== Instruction ==
Copy every one of the following lines word for word, without any changes.
##### Data shown
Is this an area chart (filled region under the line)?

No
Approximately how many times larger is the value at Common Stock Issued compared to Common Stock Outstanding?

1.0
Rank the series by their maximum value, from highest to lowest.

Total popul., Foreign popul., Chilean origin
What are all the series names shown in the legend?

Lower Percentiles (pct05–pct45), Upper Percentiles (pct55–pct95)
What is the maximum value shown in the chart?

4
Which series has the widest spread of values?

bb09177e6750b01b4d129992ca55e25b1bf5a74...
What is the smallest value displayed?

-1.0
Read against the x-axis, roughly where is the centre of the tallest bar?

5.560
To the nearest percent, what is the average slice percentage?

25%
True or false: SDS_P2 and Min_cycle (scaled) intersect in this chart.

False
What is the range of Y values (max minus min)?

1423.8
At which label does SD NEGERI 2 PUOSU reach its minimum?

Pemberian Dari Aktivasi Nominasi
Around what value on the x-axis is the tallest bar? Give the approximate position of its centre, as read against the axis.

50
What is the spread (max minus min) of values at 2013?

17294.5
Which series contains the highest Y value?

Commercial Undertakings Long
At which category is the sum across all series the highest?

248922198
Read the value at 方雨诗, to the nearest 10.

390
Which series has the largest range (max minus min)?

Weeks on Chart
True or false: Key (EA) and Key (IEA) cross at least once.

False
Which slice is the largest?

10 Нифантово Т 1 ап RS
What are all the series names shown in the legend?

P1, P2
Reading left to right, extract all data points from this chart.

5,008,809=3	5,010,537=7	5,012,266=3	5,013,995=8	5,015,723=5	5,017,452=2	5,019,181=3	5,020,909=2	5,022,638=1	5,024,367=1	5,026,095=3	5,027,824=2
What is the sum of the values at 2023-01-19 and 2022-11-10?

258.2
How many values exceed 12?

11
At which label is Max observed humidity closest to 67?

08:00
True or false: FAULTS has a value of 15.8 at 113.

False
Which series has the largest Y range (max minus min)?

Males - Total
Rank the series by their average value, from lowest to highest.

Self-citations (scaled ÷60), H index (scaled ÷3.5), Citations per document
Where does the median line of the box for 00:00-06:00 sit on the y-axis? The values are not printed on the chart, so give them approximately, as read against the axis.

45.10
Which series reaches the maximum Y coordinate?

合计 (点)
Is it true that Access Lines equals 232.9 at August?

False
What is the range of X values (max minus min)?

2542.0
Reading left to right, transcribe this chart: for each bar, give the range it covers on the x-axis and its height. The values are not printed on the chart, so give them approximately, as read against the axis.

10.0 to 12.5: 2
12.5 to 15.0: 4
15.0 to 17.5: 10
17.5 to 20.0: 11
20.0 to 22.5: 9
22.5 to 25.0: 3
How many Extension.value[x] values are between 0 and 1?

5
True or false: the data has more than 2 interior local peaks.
##########
== Solution to the exercise ==
Is this an area chart (filled region under the line)?

No
Approximately how many times larger is the value at Common Stock Issued compared to Common Stock Outstanding?

1.0
Rank the series by their maximum value, from highest to lowest.

Total popul., Foreign popul., Chilean origin
What are all the series names shown in the legend?

Lower Percentiles (pct05–pct45), Upper Percentiles (pct55–pct95)
What is the maximum value shown in the chart?

4
Which series has the widest spread of values?

bb09177e6750b01b4d129992ca55e25b1bf5a74...
What is the smallest value displayed?

-1.0
Read against the x-axis, roughly where is the centre of the tallest bar?

5.560
To the nearest percent, what is the average slice percentage?

25%
True or false: SDS_P2 and Min_cycle (scaled) intersect in this chart.

False
What is the range of Y values (max minus min)?

1423.8
At which label does SD NEGERI 2 PUOSU reach its minimum?

Pemberian Dari Aktivasi Nominasi
Around what value on the x-axis is the tallest bar? Give the approximate position of its centre, as read against the axis.

50
What is the spread (max minus min) of values at 2013?

17294.5
Which series contains the highest Y value?

Commercial Undertakings Long
At which category is the sum across all series the highest?

248922198
Read the value at 方雨诗, to the nearest 10.

390
Which series has the largest range (max minus min)?

Weeks on Chart
True or false: Key (EA) and Key (IEA) cross at least once.

False
Which slice is the largest?

10 Нифантово Т 1 ап RS
What are all the series names shown in the legend?

P1, P2
Reading left to right, extract all data points from this chart.

5,008,809=3	5,010,537=7	5,012,266=3	5,013,995=8	5,015,723=5	5,017,452=2	5,019,181=3	5,020,909=2	5,022,638=1	5,024,367=1	5,026,095=3	5,027,824=2
What is the sum of the values at 2023-01-19 and 2022-11-10?

258.2
How many values exceed 12?

11
At which label is Max observed humidity closest to 67?

08:00
True or false: FAULTS has a value of 15.8 at 113.

False
Which series has the largest Y range (max minus min)?

Males - Total
Rank the series by their average value, from lowest to highest.

Self-citations (scaled ÷60), H index (scaled ÷3.5), Citations per document
Where does the median line of the box for 00:00-06:00 sit on the y-axis? The values are not printed on the chart, so give them approximately, as read against the axis.

45.10
Which series reaches the maximum Y coordinate?

合计 (点)
Is it true that Access Lines equals 232.9 at August?

False
What is the range of X values (max minus min)?

2542.0
Reading left to right, transcribe this chart: for each bar, give the range it covers on the x-axis and its height. The values are not printed on the chart, so give them approximately, as read against the axis.

10.0 to 12.5: 2
12.5 to 15.0: 4
15.0 to 17.5: 10
17.5 to 20.0: 11
20.0 to 22.5: 9
22.5 to 25.0: 3
How many Extension.value[x] values are between 0 and 1?

5
True or false: the data has more than 2 interior local peaks.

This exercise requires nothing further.